Text provided:
◆ ◆ ◆

Studio album by Sonny Stitt
- Released: 1972
- Recorded: July 13, 1968
- Studio: P.S. Studios, Chicago
- Genre: Jazz
- Length: 41:18
- Label: Delmark DS 426
- Producer: Robert G. Koester, Joe Segal

Sonny Stitt chronology
| Parallel-a-Stitt (1967) | Made for Each Other (1972) | Soul Electricity! (1968) |

= Made for Each Other (Sonny Stitt album) =

Made for Each Other is an album by saxophonist Sonny Stitt recorded in 1968 but not released by the Delmark label until 1972. The album represents Stitt's fourth recording featuring the varitone, an electronic amplification device which altered the saxophone's sound.

◆ ◆ ◆

(Stored entries)
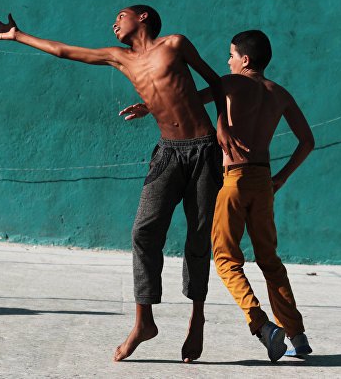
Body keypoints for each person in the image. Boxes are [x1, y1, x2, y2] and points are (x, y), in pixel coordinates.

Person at [0, 6, 246, 363]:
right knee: (143, 232)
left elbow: (215, 82)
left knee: (198, 238)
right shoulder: (118, 58)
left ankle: (197, 316)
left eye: (120, 16)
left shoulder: (175, 44)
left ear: (142, 18)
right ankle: (144, 322)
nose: (113, 23)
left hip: (203, 150)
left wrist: (223, 126)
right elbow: (64, 51)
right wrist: (19, 36)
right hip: (168, 153)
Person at [121, 29, 314, 362]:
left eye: (230, 54)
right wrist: (280, 177)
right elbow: (307, 141)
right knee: (270, 261)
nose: (227, 60)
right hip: (263, 181)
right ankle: (298, 335)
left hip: (232, 180)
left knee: (225, 260)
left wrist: (148, 109)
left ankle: (261, 324)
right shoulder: (280, 94)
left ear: (245, 59)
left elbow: (186, 101)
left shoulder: (231, 83)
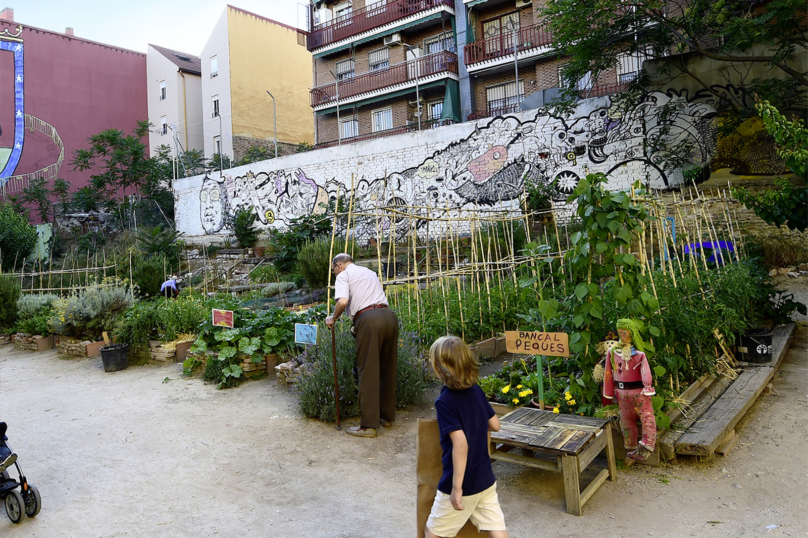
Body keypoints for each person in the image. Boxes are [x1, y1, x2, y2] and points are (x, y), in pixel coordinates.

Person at [426, 336, 509, 538]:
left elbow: (460, 444)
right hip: (485, 479)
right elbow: (495, 425)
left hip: (463, 484)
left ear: (439, 368)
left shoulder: (444, 401)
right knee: (497, 530)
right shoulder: (476, 390)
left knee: (432, 532)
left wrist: (456, 488)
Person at [325, 253, 398, 439]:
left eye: (334, 271)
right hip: (389, 317)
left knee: (367, 371)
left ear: (339, 265)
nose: (335, 275)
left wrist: (333, 318)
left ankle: (368, 426)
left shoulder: (344, 275)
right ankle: (387, 418)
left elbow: (342, 301)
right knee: (387, 368)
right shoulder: (368, 272)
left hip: (369, 320)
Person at [602, 318, 657, 463]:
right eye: (620, 333)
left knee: (647, 419)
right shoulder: (613, 353)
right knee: (626, 421)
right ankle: (630, 450)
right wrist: (609, 392)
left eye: (625, 332)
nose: (623, 335)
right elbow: (608, 373)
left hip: (639, 393)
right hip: (622, 394)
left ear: (632, 333)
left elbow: (646, 372)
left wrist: (647, 386)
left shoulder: (639, 355)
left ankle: (646, 449)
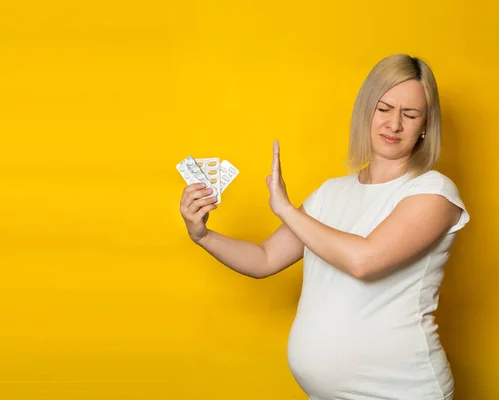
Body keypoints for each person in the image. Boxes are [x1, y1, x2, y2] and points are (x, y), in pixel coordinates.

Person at [179, 53, 470, 400]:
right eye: (384, 109)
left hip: (403, 391)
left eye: (410, 115)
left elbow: (363, 260)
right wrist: (202, 235)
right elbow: (264, 258)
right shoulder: (330, 194)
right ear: (366, 111)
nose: (394, 125)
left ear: (425, 125)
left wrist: (286, 210)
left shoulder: (434, 192)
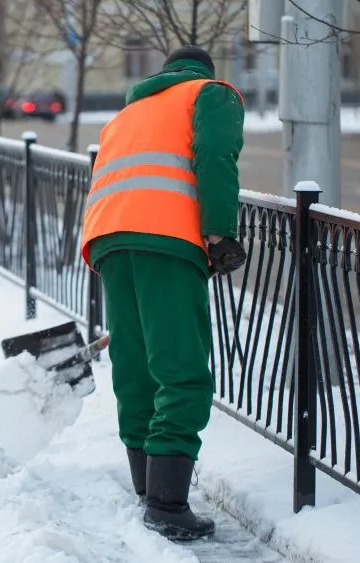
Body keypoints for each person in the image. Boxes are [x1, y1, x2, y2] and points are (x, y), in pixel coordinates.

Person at [79, 45, 247, 541]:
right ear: (203, 72)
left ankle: (145, 484)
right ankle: (167, 504)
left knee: (134, 363)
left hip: (109, 237)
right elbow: (216, 157)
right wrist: (220, 232)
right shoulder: (211, 95)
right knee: (181, 367)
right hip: (166, 240)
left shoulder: (129, 112)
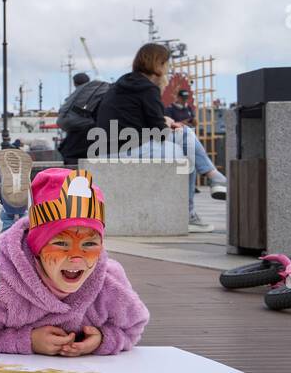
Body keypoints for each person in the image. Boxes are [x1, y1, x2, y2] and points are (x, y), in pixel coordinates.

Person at [0, 168, 149, 355]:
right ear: (37, 250)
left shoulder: (109, 284)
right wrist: (26, 341)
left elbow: (132, 327)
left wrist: (104, 340)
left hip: (23, 267)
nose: (76, 257)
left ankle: (12, 214)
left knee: (20, 259)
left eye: (89, 244)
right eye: (61, 244)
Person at [93, 43, 227, 232]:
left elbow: (135, 119)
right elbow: (160, 132)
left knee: (184, 136)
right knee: (184, 147)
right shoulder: (147, 88)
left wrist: (165, 121)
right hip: (126, 149)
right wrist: (167, 122)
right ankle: (193, 207)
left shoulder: (122, 84)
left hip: (108, 147)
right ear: (159, 64)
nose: (168, 69)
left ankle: (214, 180)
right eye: (166, 64)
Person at [56, 71, 111, 165]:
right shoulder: (96, 91)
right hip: (87, 137)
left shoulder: (75, 96)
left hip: (71, 141)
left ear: (74, 83)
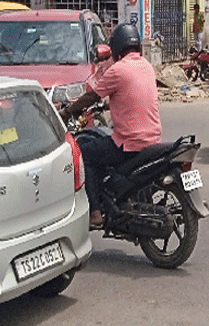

◆ ◆ ◆

What needs to be done:
In the text on the Sonny Stitt album Made for Each Other, what device is said to have altered the saxophone's sound?

Answer to this exercise:
The varitone, an electronic amplification device.